The problem ->
Every entry that follows must be written out exactly, apart from its pictures.

____________

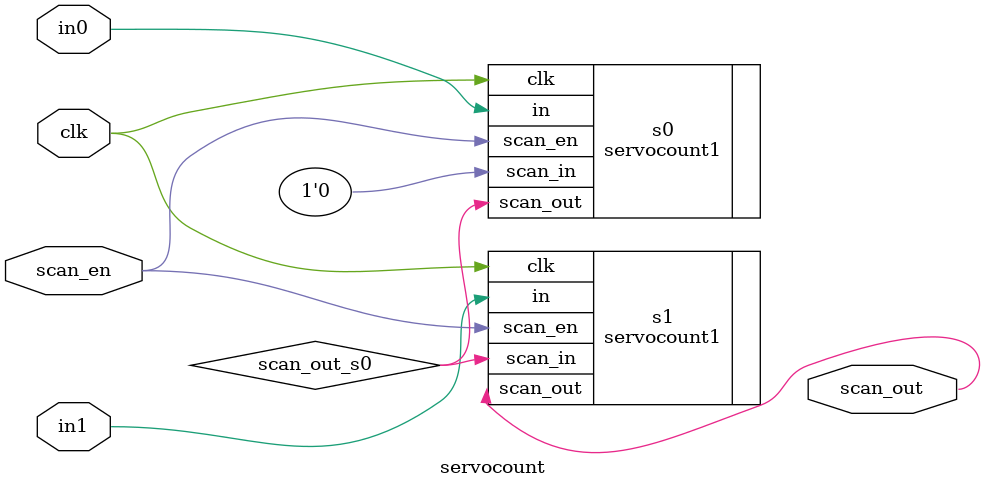
<source format=v>
`timescale 1ns / 1ps

module servocount (clk, in0, in1, scan_out, scan_en);
  input clk, in0, in1, scan_en;
  output scan_out;

  wire scan_out_s0;

  servocount1 s0 (
		.clk(clk), 
		.in(in0), 
		.scan_in(1'b0),
		.scan_out(scan_out_s0),
		.scan_en(scan_en)
  );

  servocount1 s1 (
		.clk(clk), 
		.in(in1), 
		.scan_in(scan_out_s0),
		.scan_out(scan_out),
		.scan_en(scan_en)
  );

endmodule
</source>
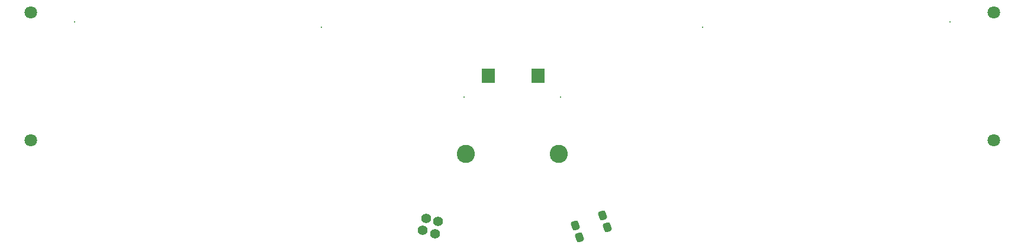
<source format=gts>
G04*
G04 #@! TF.GenerationSoftware,Altium Limited,Altium Designer,19.1.5 (86)*
G04*
G04 Layer_Color=8388736*
%FSLAX24Y24*%
%MOIN*%
G70*
G01*
G75*
%ADD13R,0.0769X0.0789*%
%ADD14C,0.0080*%
%ADD15C,0.0710*%
%ADD16C,0.1025*%
%ADD17C,0.0552*%
G04:AMPARAMS|DCode=18|XSize=51.3mil|YSize=43.4mil|CornerRadius=12.9mil|HoleSize=0mil|Usage=FLASHONLY|Rotation=290.000|XOffset=0mil|YOffset=0mil|HoleType=Round|Shape=RoundedRectangle|*
%AMROUNDEDRECTD18*
21,1,0.0513,0.0177,0,0,290.0*
21,1,0.0256,0.0434,0,0,290.0*
1,1,0.0257,-0.0039,-0.0151*
1,1,0.0257,-0.0127,0.0090*
1,1,0.0257,0.0039,0.0151*
1,1,0.0257,0.0127,-0.0090*
%
%ADD18ROUNDEDRECTD18*%
D13*
X1461Y-1850D02*
D03*
X-1354D02*
D03*
D14*
X24650Y1200D02*
D03*
X10741Y885D02*
D03*
X-10741D02*
D03*
X-24650Y1200D02*
D03*
X-2719Y-3031D02*
D03*
X2719D02*
D03*
D15*
X27118Y-5475D02*
D03*
Y1728D02*
D03*
X-27110D02*
D03*
Y-5475D02*
D03*
D16*
X2616Y-6228D02*
D03*
X-2609D02*
D03*
D17*
X-4163Y-10050D02*
D03*
X-4346Y-10733D02*
D03*
X-5029Y-10550D02*
D03*
X-4846Y-9867D02*
D03*
D18*
X5104Y-9700D02*
D03*
X3550Y-10266D02*
D03*
X5346Y-10366D02*
D03*
X3792Y-10931D02*
D03*
M02*

</source>
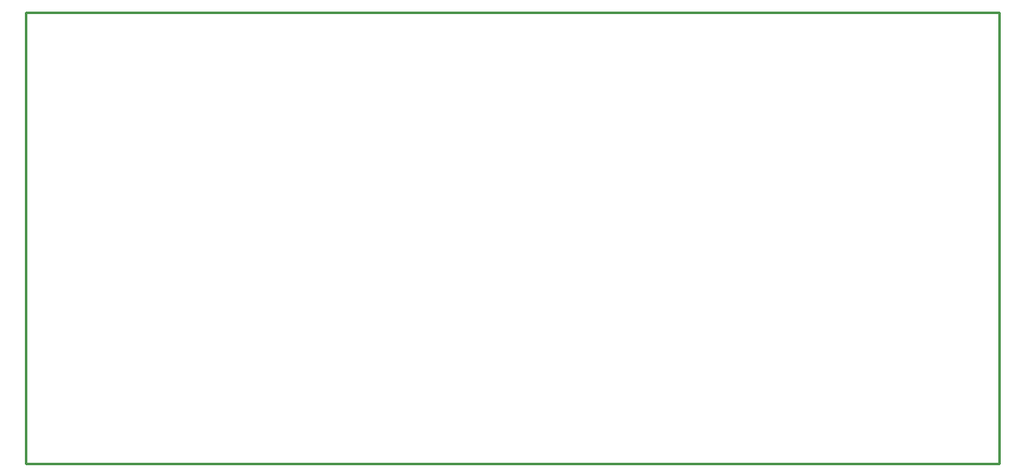
<source format=gko>
G04 EAGLE Gerber RS-274X export*
G75*
%MOMM*%
%FSLAX34Y34*%
%LPD*%
%INBoard Outline*%
%IPPOS*%
%AMOC8*
5,1,8,0,0,1.08239X$1,22.5*%
G01*
%ADD10C,0.000000*%
%ADD11C,0.254000*%


D10*
X0Y0D02*
X993650Y0D01*
X993650Y461225D01*
X0Y461225D01*
X0Y0D01*
D11*
X0Y0D02*
X993650Y0D01*
X993650Y461225D01*
X0Y461225D01*
X0Y0D01*
M02*

</source>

____________

Answer to this exercise ->
<source format=v>
`timescale 1ns / 1ps

module servocount (clk, in0, in1, scan_out, scan_en);
  input clk, in0, in1, scan_en;
  output scan_out;

  wire scan_out_s0;

  servocount1 s0 (
		.clk(clk), 
		.in(in0), 
		.scan_in(1'b0),
		.scan_out(scan_out_s0),
		.scan_en(scan_en)
  );

  servocount1 s1 (
		.clk(clk), 
		.in(in1), 
		.scan_in(scan_out_s0),
		.scan_out(scan_out),
		.scan_en(scan_en)
  );

endmodule
</source>
<source format=gts>
G04*
G04 #@! TF.GenerationSoftware,Altium Limited,Altium Designer,19.1.5 (86)*
G04*
G04 Layer_Color=8388736*
%FSLAX24Y24*%
%MOIN*%
G70*
G01*
G75*
%ADD13R,0.0769X0.0789*%
%ADD14C,0.0080*%
%ADD15C,0.0710*%
%ADD16C,0.1025*%
%ADD17C,0.0552*%
G04:AMPARAMS|DCode=18|XSize=51.3mil|YSize=43.4mil|CornerRadius=12.9mil|HoleSize=0mil|Usage=FLASHONLY|Rotation=290.000|XOffset=0mil|YOffset=0mil|HoleType=Round|Shape=RoundedRectangle|*
%AMROUNDEDRECTD18*
21,1,0.0513,0.0177,0,0,290.0*
21,1,0.0256,0.0434,0,0,290.0*
1,1,0.0257,-0.0039,-0.0151*
1,1,0.0257,-0.0127,0.0090*
1,1,0.0257,0.0039,0.0151*
1,1,0.0257,0.0127,-0.0090*
%
%ADD18ROUNDEDRECTD18*%
D13*
X1461Y-1850D02*
D03*
X-1354D02*
D03*
D14*
X24650Y1200D02*
D03*
X10741Y885D02*
D03*
X-10741D02*
D03*
X-24650Y1200D02*
D03*
X-2719Y-3031D02*
D03*
X2719D02*
D03*
D15*
X27118Y-5475D02*
D03*
Y1728D02*
D03*
X-27110D02*
D03*
Y-5475D02*
D03*
D16*
X2616Y-6228D02*
D03*
X-2609D02*
D03*
D17*
X-4163Y-10050D02*
D03*
X-4346Y-10733D02*
D03*
X-5029Y-10550D02*
D03*
X-4846Y-9867D02*
D03*
D18*
X5104Y-9700D02*
D03*
X3550Y-10266D02*
D03*
X5346Y-10366D02*
D03*
X3792Y-10931D02*
D03*
M02*

</source>
<source format=gko>
G04 EAGLE Gerber RS-274X export*
G75*
%MOMM*%
%FSLAX34Y34*%
%LPD*%
%INBoard Outline*%
%IPPOS*%
%AMOC8*
5,1,8,0,0,1.08239X$1,22.5*%
G01*
%ADD10C,0.000000*%
%ADD11C,0.254000*%


D10*
X0Y0D02*
X993650Y0D01*
X993650Y461225D01*
X0Y461225D01*
X0Y0D01*
D11*
X0Y0D02*
X993650Y0D01*
X993650Y461225D01*
X0Y461225D01*
X0Y0D01*
M02*

</source>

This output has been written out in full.